About St. Many facts cannot be found in Oliwa. To this day, it is speculated that she lived between the 5th and 6th centuries, in the Italian town of Anagni, located about 70 kilometers from Rome. One version says that she was a nun in a Benedictine monastery who gave her life fully to God. The second is that she lived in a hermitage inhabited by “holy virgins.”

What is known for sure is that she was very pious and modest from her childhood. She lived on the sidelines, in seclusion. She treated her own home like a hermitage – despite the fact that she came from a wealthy family, she avoided a lavish life. Moreover, when her parents found a suitable husband for her, she ran away from home because she believed she was already married to God. She died on 3 June, which is why she is commemorated on that day in the Catholic Church.
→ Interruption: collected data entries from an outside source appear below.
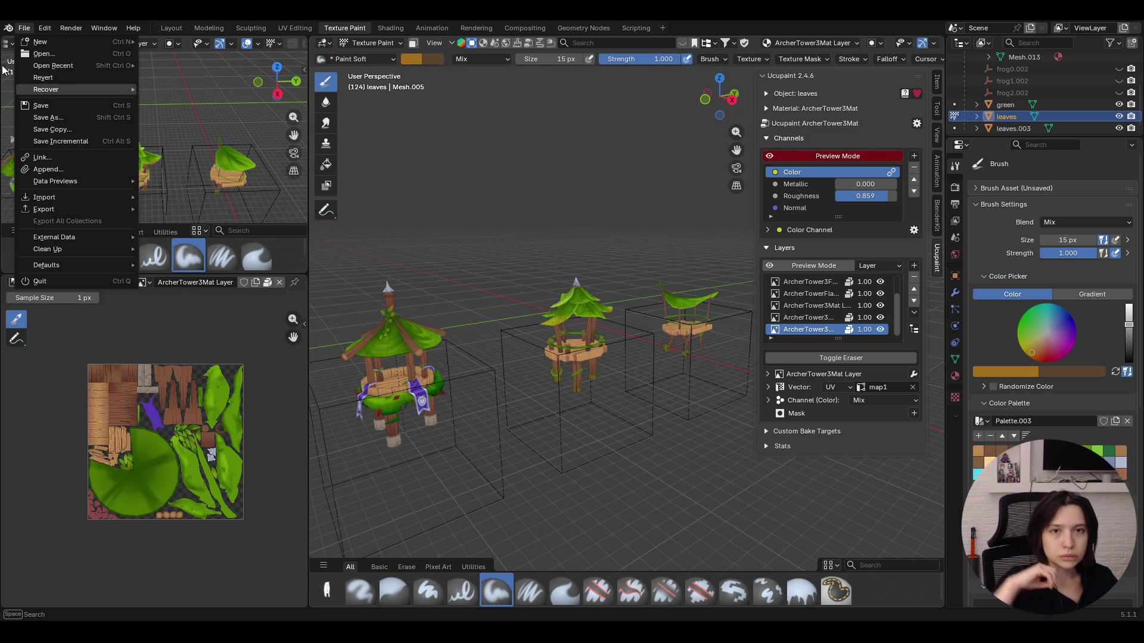
Open FireTower.blend from the recent files list
{"action": "left_click", "coordinate": [69, 74]}
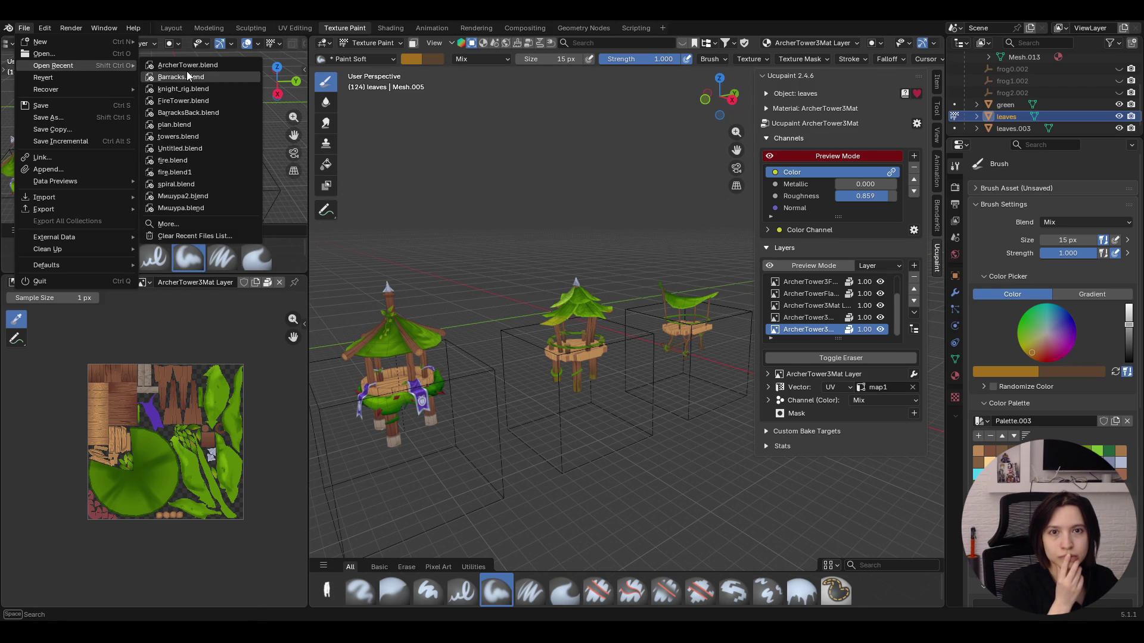
{"action": "left_click", "coordinate": [223, 99]}
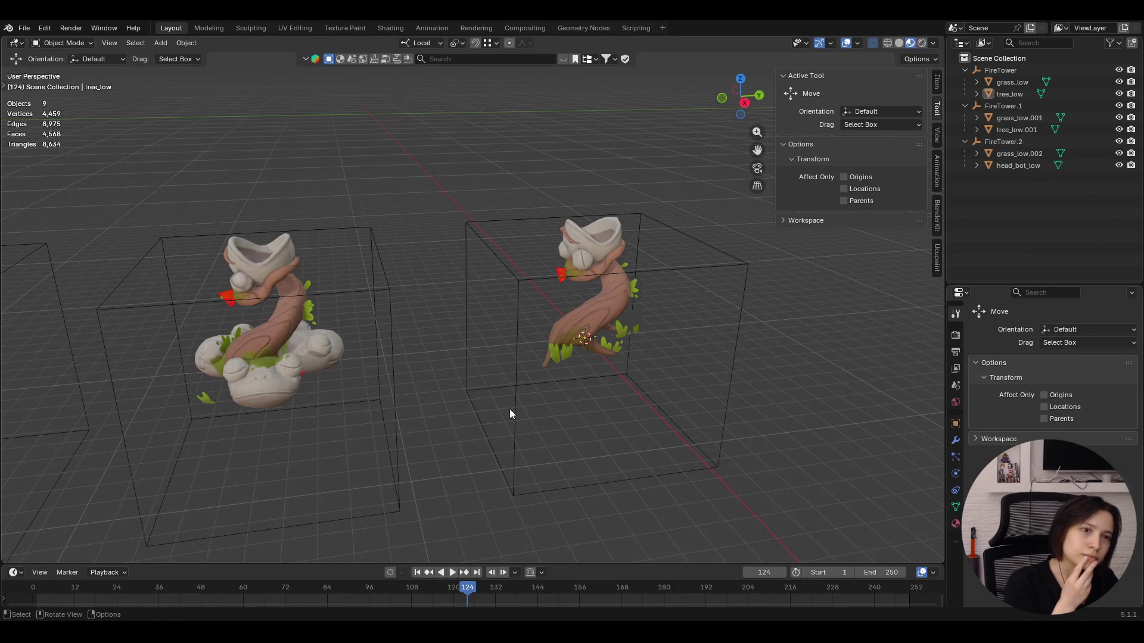
Orbit around the three fire tower variants, then head back to the File menu
{"action": "mouse_move", "coordinate": [390, 384]}
{"action": "middle_mouse_down"}
{"action": "mouse_move", "coordinate": [432, 342]}
{"action": "mouse_move", "coordinate": [669, 351]}
{"action": "mouse_move", "coordinate": [449, 309]}
{"action": "mouse_move", "coordinate": [447, 362]}
{"action": "middle_mouse_up"}
{"action": "mouse_move", "coordinate": [760, 148]}
{"action": "middle_mouse_down"}
{"action": "mouse_move", "coordinate": [452, 206]}
{"action": "mouse_move", "coordinate": [455, 249]}
{"action": "mouse_move", "coordinate": [415, 255]}
{"action": "mouse_move", "coordinate": [480, 233]}
{"action": "mouse_move", "coordinate": [474, 243]}
{"action": "mouse_move", "coordinate": [549, 301]}
{"action": "mouse_move", "coordinate": [495, 278]}
{"action": "mouse_move", "coordinate": [594, 294]}
{"action": "mouse_move", "coordinate": [592, 315]}
{"action": "middle_mouse_up"}
{"action": "scroll", "coordinate": [543, 253], "scroll_direction": "up", "scroll_amount": 3}
{"action": "scroll", "coordinate": [546, 280], "scroll_direction": "up", "scroll_amount": 2}
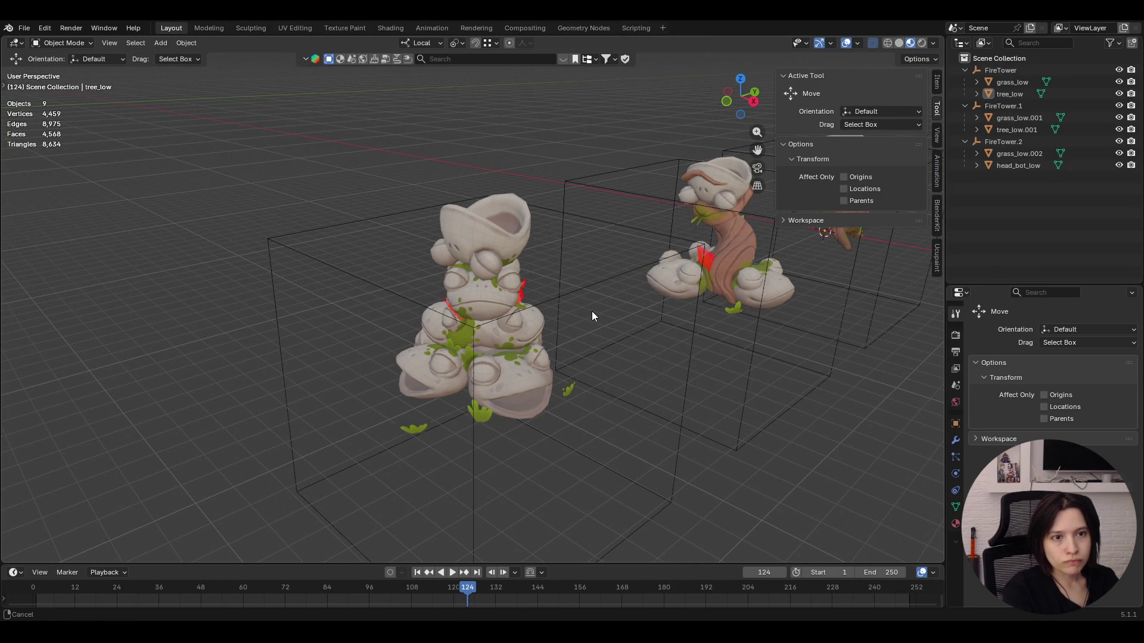
{"action": "mouse_move", "coordinate": [591, 311]}
{"action": "middle_mouse_down"}
{"action": "mouse_move", "coordinate": [593, 301]}
{"action": "mouse_move", "coordinate": [588, 367]}
{"action": "middle_mouse_up"}
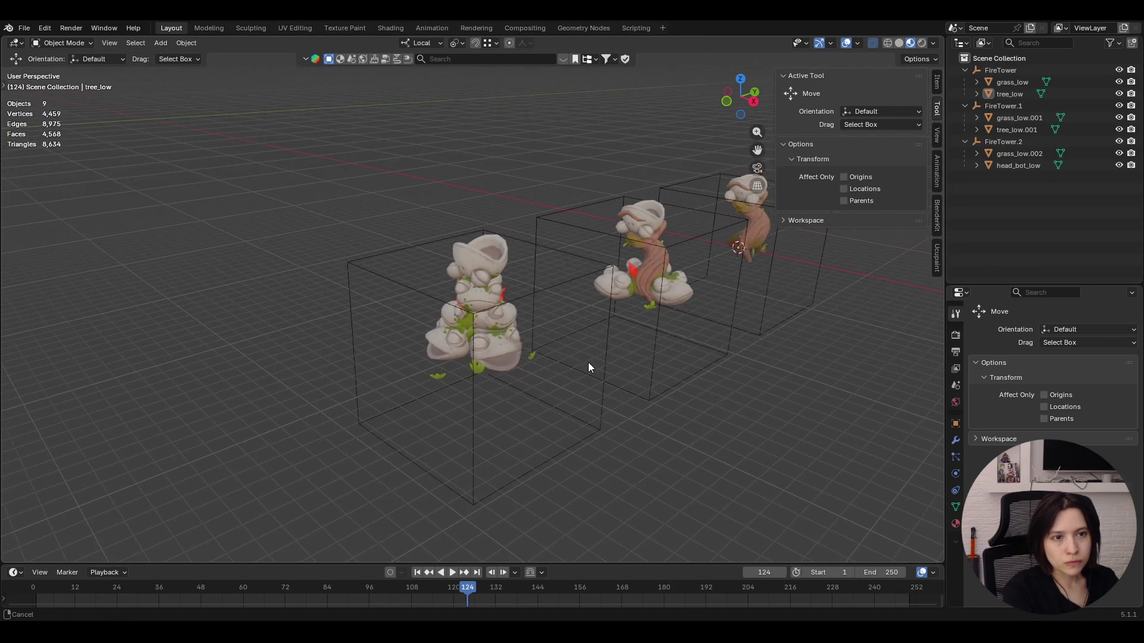
{"action": "left_click", "coordinate": [61, 41]}
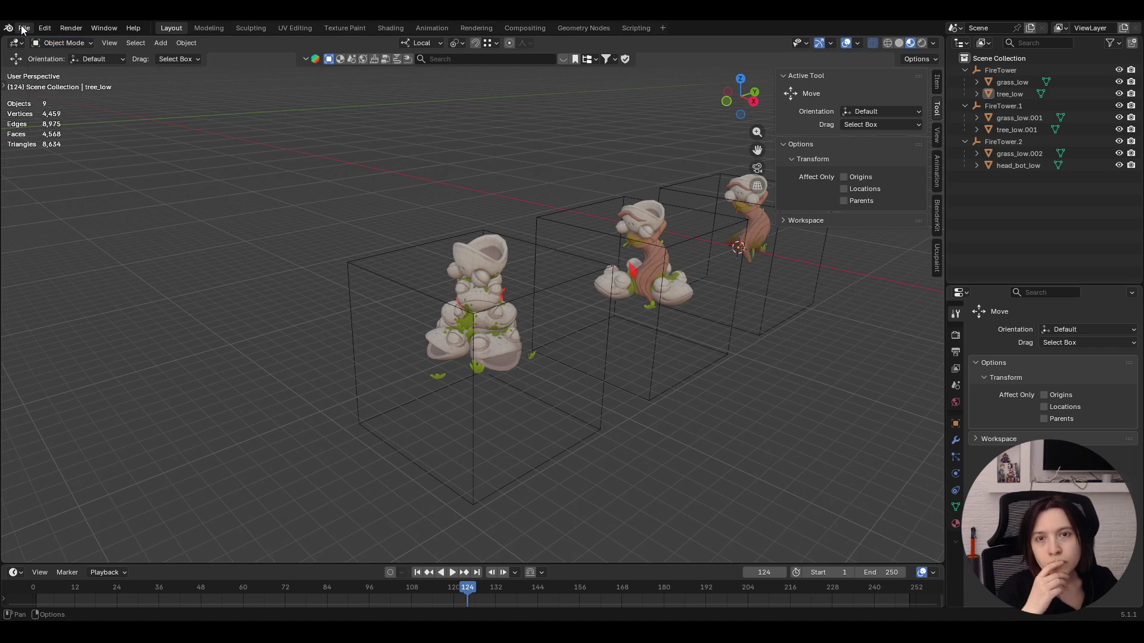
{"action": "left_click", "coordinate": [23, 28]}
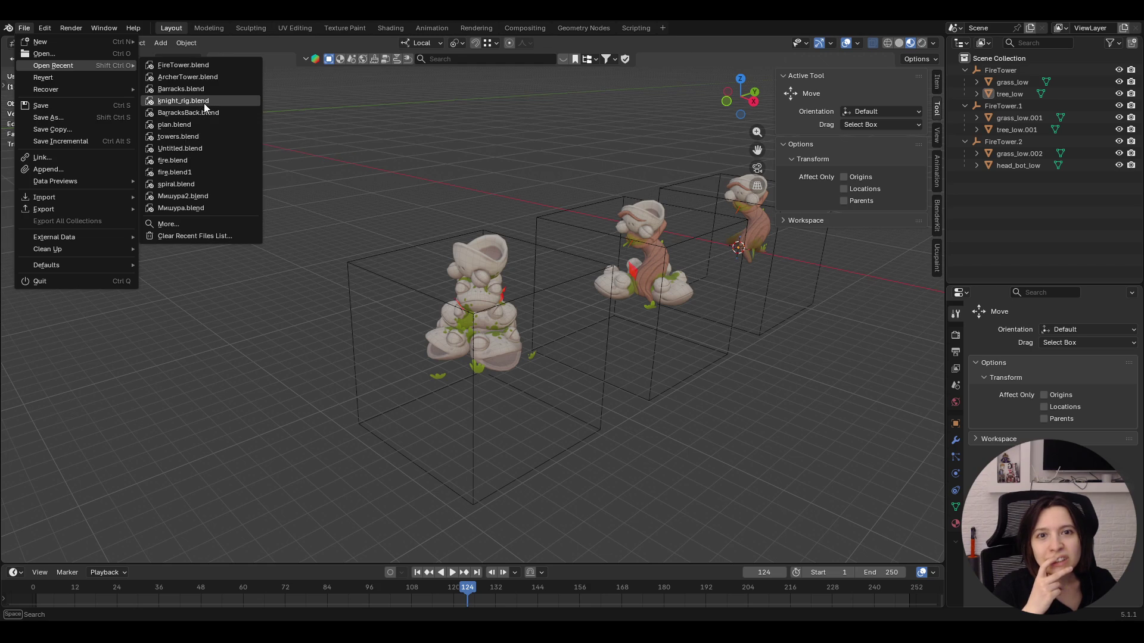
Browse the full recent-files list via More... and dismiss it
{"action": "left_click", "coordinate": [188, 222]}
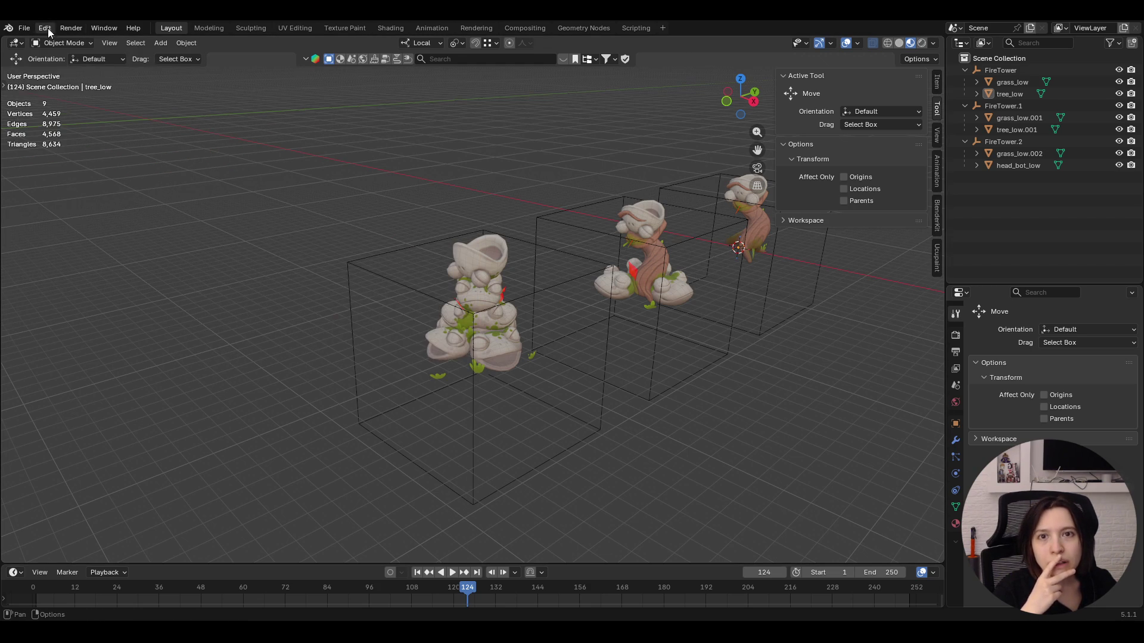
{"action": "left_click", "coordinate": [25, 32]}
How did a local saint, venerated since the 12th century in several Italian towns, become the patron saint of Oliwa? First of all, thanks to the efforts of Abbot Michał Antoni Hacki, who at the beginning of the eighteenth century decided to bring the “dove of peace”, as St. Olivia, to the convent. The main cause was the Third Northern War in Pomerania. The abbot received permission from the then pope, Clement XI, to bring the relics (part of the arm) and celebrate the indulgence of St. Paul. Olive oil from Anagni, however, died several days before her arrival. It happened in 1703, when the relics were laid to rest in the church of St. Jacob.

However, this was not yet the moment of introducing the cult of St. Olive oil. This happened only after the end of the War of Succession to the Polish throne, between Stanisław Leszczyński and Augustus III of Saxony, which broke out in 1733. Oliwa was in favour of Saxon, while Gdańsk was in favour of the former. The war was eventually won by Augustus III. In gratitude for the fact that the hostilities bypassed Oliwa and the abbey, finally in June 1739, after Abbot Jacek Rybiński and Prior Iwo Roweder obtained permission from the Cistercian authorities, the cult of St. Olivia was introduced, and her relics transferred to the monastery church.

With the fall of the abbey, the relics of St. The oil was lost. Her cult also disappeared, but it was never officially abolished. 182 years after the dissolution of the abbey, Archbishop Sławoj Leszek Głódź sent a letter to the Bishop of Anagni, with another request to hand over the relics, which was granted. As of today, the relics of St. Anagni oils are stored in the post-Cistercian Marian Sanctuary in Łęgów, near Gdańsk, from where they were brought in 2013.